I found this book really difficult to put down, as I wanted to see who the next tape was going to be directed at, and I also wanted to know why the tapes had been sent to Clay. (The book is in the point of view of Clay, a romantic interest of Hannah's.)

 

I also found this book painful to read, but in a good way. It definitely tugged at my heart strings. Even if I found difficulty in finding sympathy for Hannah, I was able to empathize with Clay.

 

I'm glad that the book ends on a positive note, and that potentially something good may have come from Hannah's actions.

 

Things I didn't like:

Hannah. I found it extremely difficult to like Hannah. Her actions make me think of 'A' from the 'Pretty Little Liars' series. She made me really angry. She of all people should have known how people's actions can affect people, but she thought it was a good idea to tell people it was their fault she killed herself? Her actions could plausibly have caused further suicides.
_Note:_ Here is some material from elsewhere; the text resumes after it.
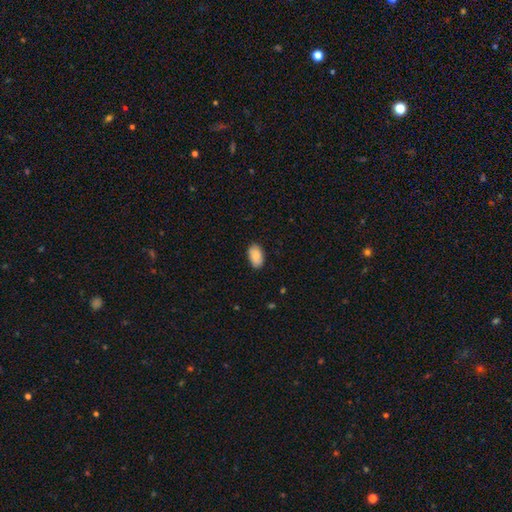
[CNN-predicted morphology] smooth_or_featured: smooth (p=0.85) [alt: featured or disk p=0.09]
how_rounded: in between (p=0.94) [alt: round p=0.05]
merging: none (p=0.85) [alt: minor disturbance p=0.12]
In fact, I don't like the fact that she had the audacity to blame her suicide on anyone else but herself. However, this is not necessarily a bad thing about the book. It could almost fit into the things that I did like. My dislike of Hannah elicited emotion, which I think made me like the book more.

 

Overall:

I really enjoyed this book, and read it in a couple of days. I would recommend it to anyone over the age of 15 who enjoys books that elicit strong emotions. One word I would use to describe this book is 'MAUDLIN'

 

A quote that sums up the book for me:

"I guess that's the point of it all. No on knows for certain how much impact they have on the lives of other people. Oftentimes, we have no clue . Yet we push it all the same." - Hannah Baker.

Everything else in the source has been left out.